The American Religious Ecologies project is creating new datasets and visualizations for the study of American religious history. Datasets and visualizations, though, are means to the end of creating historical interpretations that advance our knowledge of American religious history. In particular, we are seeking to understand American religion through the lens of religious ecologies. The term ecology of religion encourages us to look at the interactions of religious groups with one another, as well as their interactions with their geographic, political, cultural, and social environments. Using this map we can see ways, even on this large scale, in which Roman Catholicism has interacted with its larger geopolitical environment. Indeed, scale is part of the point: while most studies of religion that take an ecological framework have focused on the scale of the street, the block, or the city, the concept is also useful at larger scales.2
There are three things we can observe about religious ecologies at this continental scale.
The first thing to note is the transnational scope of Roman Catholicism. Perhaps this point is obvious in the case of a global church like Roman Catholicism, but the point is made more striking when depicted in geographical space. Without denying the significance of the nation for understanding religious developments, the boundaries of the nation-state are only sometimes the appropriate boundaries for the study of a religious tradition.

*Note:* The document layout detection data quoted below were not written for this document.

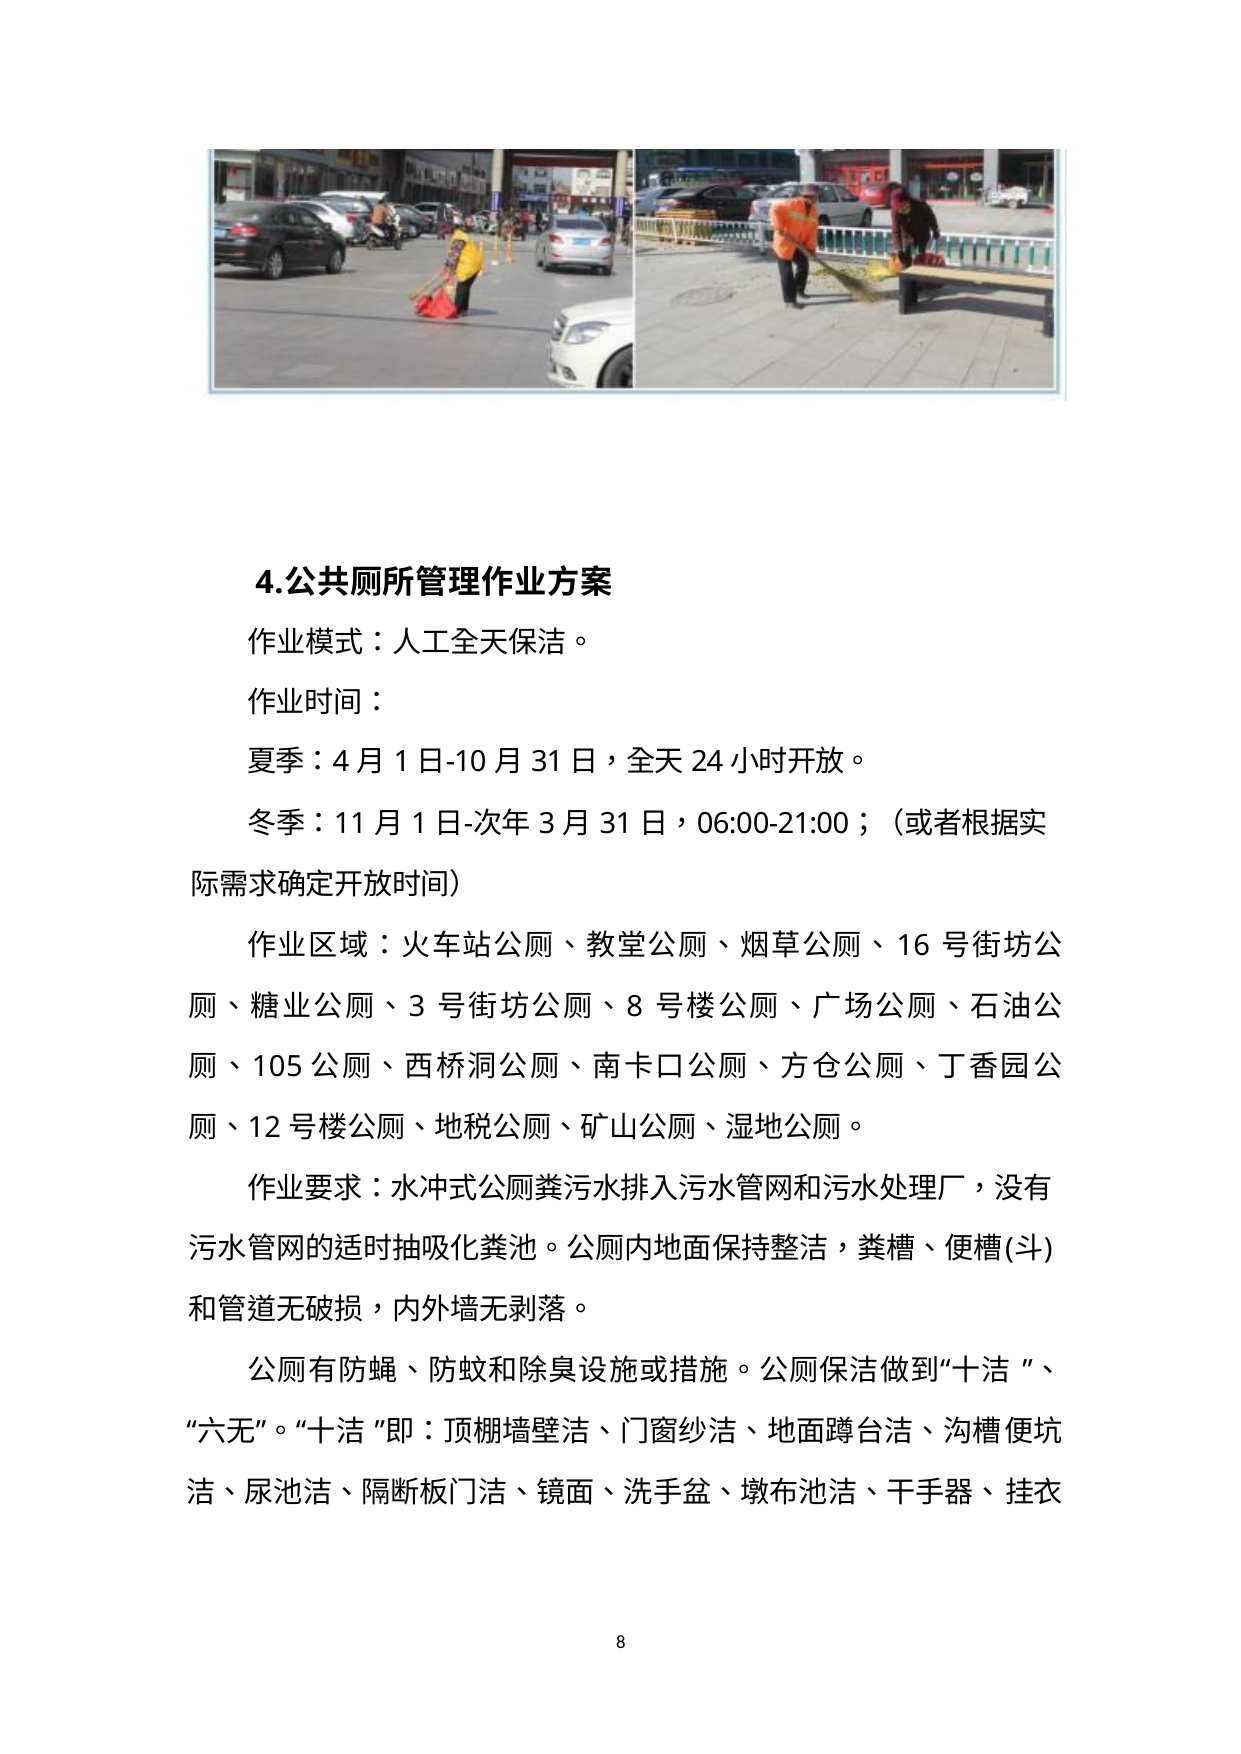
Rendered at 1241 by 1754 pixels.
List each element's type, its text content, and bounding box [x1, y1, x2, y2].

picture [202, 149, 1067, 401]
text 作业区域：火车站公厕、教堂公厕、烟草公厕、16 号街坊公厕、糖业公厕、3 号街坊公厕、8 号楼公厕、广场公厕、石油公厕、105公厕、西桥洞公厕、南卡口公厕、方仓公厕、丁香园公厕、12 号楼公厕、地税公厕、矿山公厕、湿地公厕。 [188, 924, 1063, 1146]
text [186, 1349, 1063, 1511]
text 冬季：11 月 1 日-次年 3 月 31 日，06:00-21:00；（或者根据实际需求确定开放时间） [191, 802, 1053, 903]
text 4.公共厕所管理作业方案 [255, 560, 1067, 601]
text 作业时间： [247, 683, 1067, 719]
text 作业模式：人工全天保洁。 [247, 623, 1067, 659]
text 夏季：4 月 1 日-10 月 31 日，全天 24 小时开放。 [247, 743, 1067, 779]
text 作业要求：水冲式公厕粪污水排入污水管网和污水处理厂，没有污水管网的适时抽吸化粪池。公厕内地面保持整洁，粪槽、便槽(斗)和管道无破损，内外墙无剥落。 [189, 1167, 1053, 1328]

Take, for instance, the map in 1789, the first year for which the background political boundaries displayed on the map are even approximately correct.3 That year saw the establishment of the Diocese of Baltimore, the first Roman Catholic diocese in the newly formed United States. The founding of a new nation enabled the creation of a new diocese, even if the presence of a Roman Catholic diocese in the British-controlled province of Quebec, formerly a French colonial possession, had been at issue in the lead-up to the American revolution. But the presence of institutional Roman Catholicism on the continent was hardly limited to those two dioceses. By 1789, Roman Catholic dioceses had been established for nearly three centuries on the continent. The first two were the diocese of San Juan and the diocese of Santo Domingo, now in Puerto Rico and the Dominican Republic. In 1789, there were two dioceses north of the Rio Grande, but there were ten in the territory that became Mexico and four in the Caribbean. The institutional hierarchy of the Roman Catholic church was thus well developed on the continent long before the founding of the United States and Canada as nation states.